> **Aim of the task**:
Excluding any images, copy all of the lines below precisely as written.

> **Data provided**:

··········

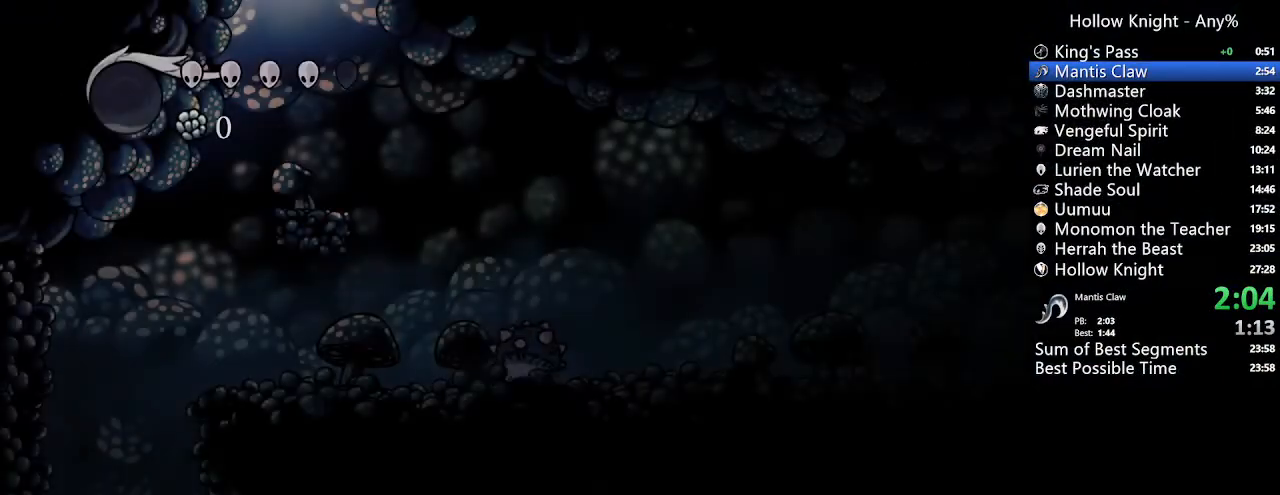
{"buttons": ["DPAD_LEFT"], "left_stick": "center", "right_stick": "center", "events": []}
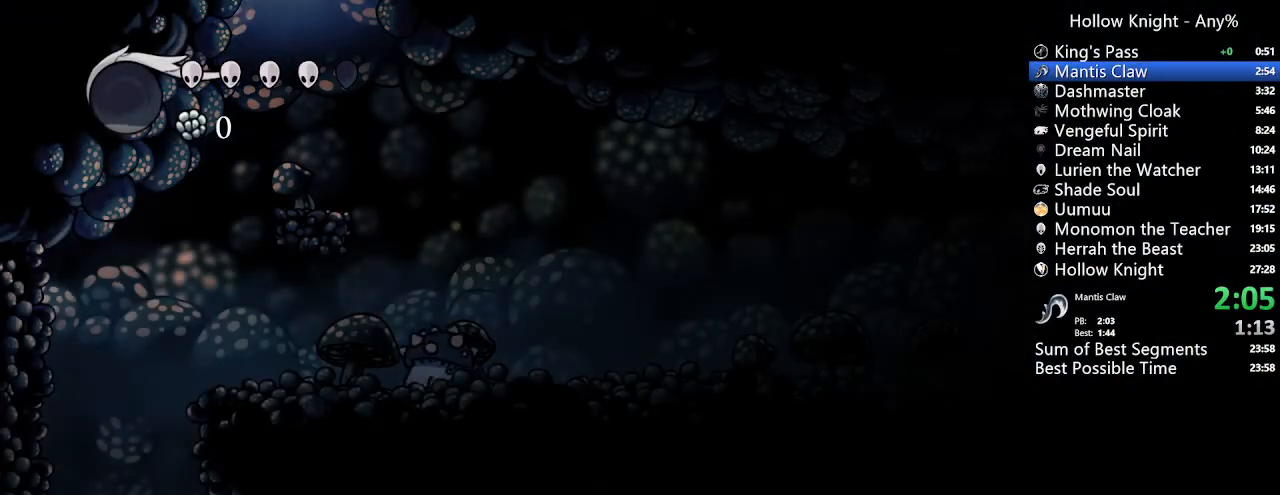
{"buttons": [], "left_stick": "center", "right_stick": "center", "events": [[267, "DPAD_LEFT", "up"]]}
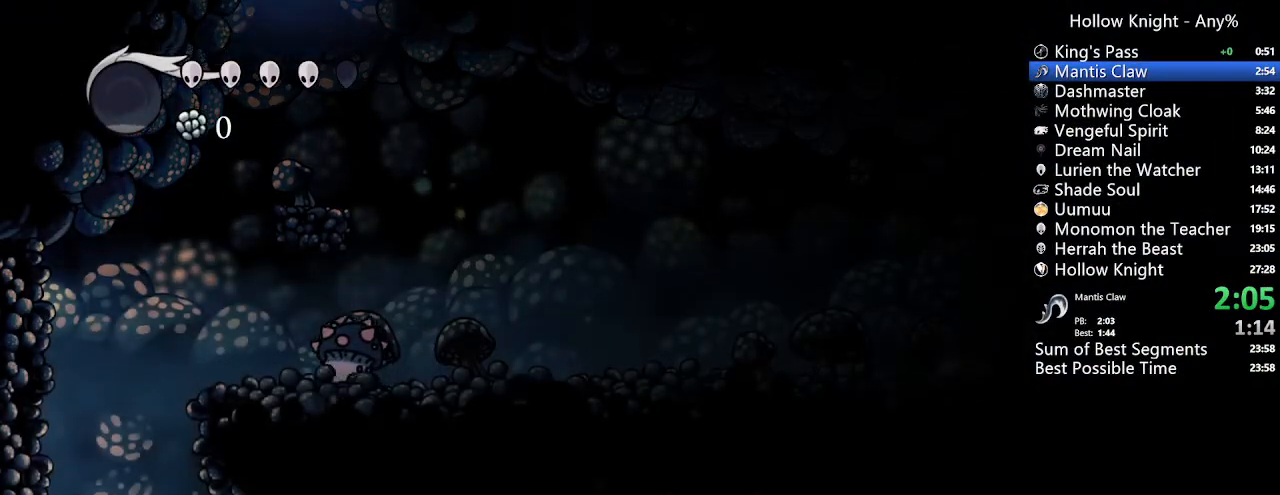
{"buttons": [], "left_stick": "center", "right_stick": "center", "events": []}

··········

> **Task output**:
{"buttons": ["DPAD_LEFT"], "left_stick": "center", "right_stick": "center", "events": []}
{"buttons": [], "left_stick": "center", "right_stick": "center", "events": [[267, "DPAD_LEFT", "up"]]}
{"buttons": [], "left_stick": "center", "right_stick": "center", "events": []}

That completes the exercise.